Data for analysis:

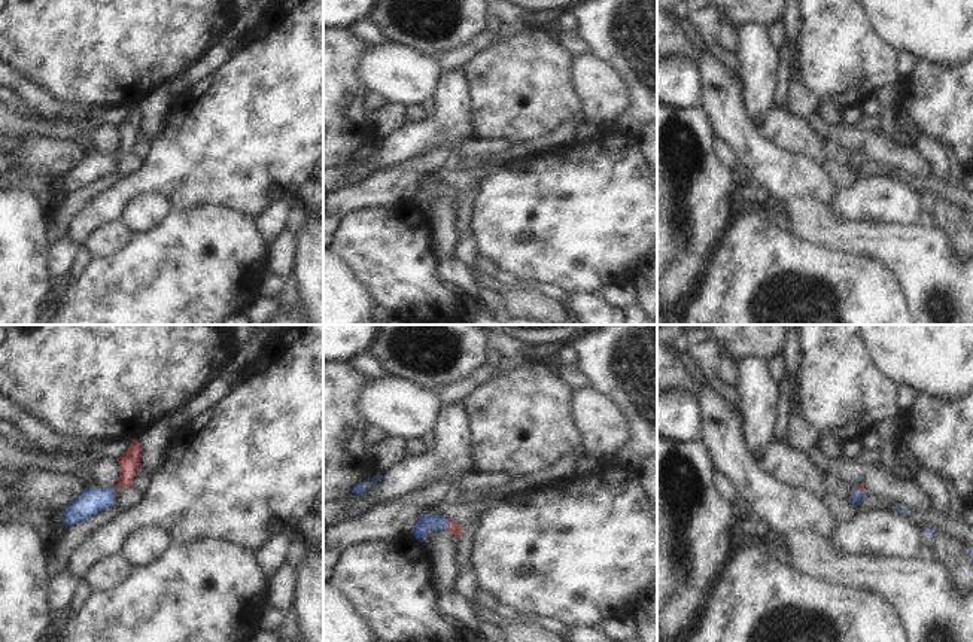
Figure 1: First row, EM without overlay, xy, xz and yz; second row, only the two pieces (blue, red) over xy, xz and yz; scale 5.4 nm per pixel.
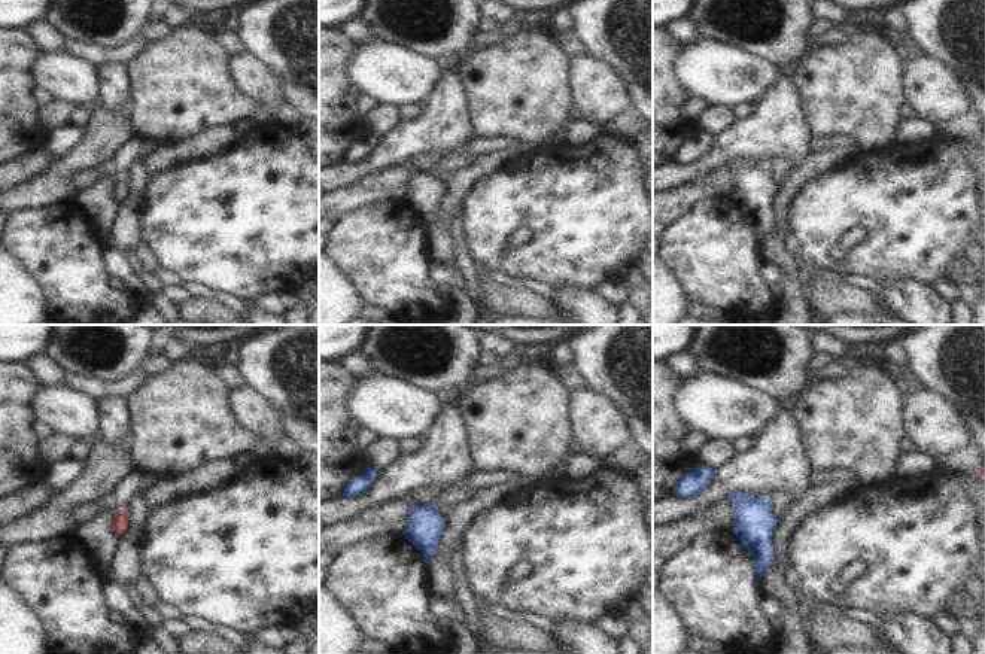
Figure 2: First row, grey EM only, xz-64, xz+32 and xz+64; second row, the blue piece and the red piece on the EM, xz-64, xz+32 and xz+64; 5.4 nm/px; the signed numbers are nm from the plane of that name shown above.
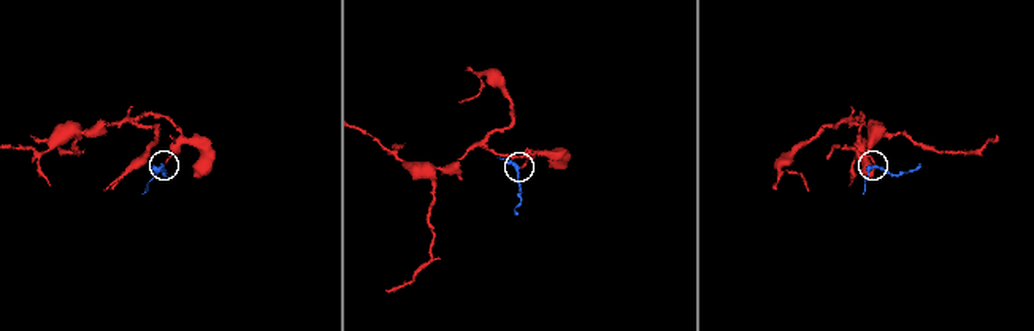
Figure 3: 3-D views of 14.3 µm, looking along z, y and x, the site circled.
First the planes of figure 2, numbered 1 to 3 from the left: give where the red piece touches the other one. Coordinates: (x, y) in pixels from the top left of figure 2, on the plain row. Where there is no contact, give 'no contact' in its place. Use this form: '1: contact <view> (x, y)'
1: no contact
2: no contact
3: no contact

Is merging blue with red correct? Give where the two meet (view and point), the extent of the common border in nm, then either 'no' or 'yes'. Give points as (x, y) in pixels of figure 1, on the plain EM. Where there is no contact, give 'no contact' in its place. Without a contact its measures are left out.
xz (447, 191) | 50 nm | yes

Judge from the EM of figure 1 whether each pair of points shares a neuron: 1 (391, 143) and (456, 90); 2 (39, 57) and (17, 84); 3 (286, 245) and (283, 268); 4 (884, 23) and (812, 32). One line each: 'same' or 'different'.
1: same
2: different
3: same
4: different

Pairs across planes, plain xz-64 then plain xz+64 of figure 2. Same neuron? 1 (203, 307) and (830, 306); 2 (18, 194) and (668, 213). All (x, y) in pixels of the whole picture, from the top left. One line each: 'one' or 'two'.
1: one
2: one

What is needed:
With the pictures omitted, reproduce the data above exactly.

Your response:
Figure 1: First row, EM without overlay, xy, xz and yz; second row, only the two pieces (blue, red) over xy, xz and yz; scale 5.4 nm per pixel.
Figure 2: First row, grey EM only, xz-64, xz+32 and xz+64; second row, the blue piece and the red piece on the EM, xz-64, xz+32 and xz+64; 5.4 nm/px; the signed numbers are nm from the plane of that name shown above.
Figure 3: 3-D views of 14.3 µm, looking along z, y and x, the site circled.
First the planes of figure 2, numbered 1 to 3 from the left: give where the red piece touches the other one. Coordinates: (x, y) in pixels from the top left of figure 2, on the plain row. Where there is no contact, give 'no contact' in its place. Use this form: '1: contact <view> (x, y)'
1: no contact
2: no contact
3: no contact

Is merging blue with red correct? Give where the two meet (view and point), the extent of the common border in nm, then either 'no' or 'yes'. Give points as (x, y) in pixels of figure 1, on the plain EM. Where there is no contact, give 'no contact' in its place. Without a contact its measures are left out.
xz (447, 191) | 50 nm | yes

Judge from the EM of figure 1 whether each pair of points shares a neuron: 1 (391, 143) and (456, 90); 2 (39, 57) and (17, 84); 3 (286, 245) and (283, 268); 4 (884, 23) and (812, 32). One line each: 'same' or 'different'.
1: same
2: different
3: same
4: different

Pairs across planes, plain xz-64 then plain xz+64 of figure 2. Same neuron? 1 (203, 307) and (830, 306); 2 (18, 194) and (668, 213). All (x, y) in pixels of the whole picture, from the top left. One line each: 'one' or 'two'.
1: one
2: one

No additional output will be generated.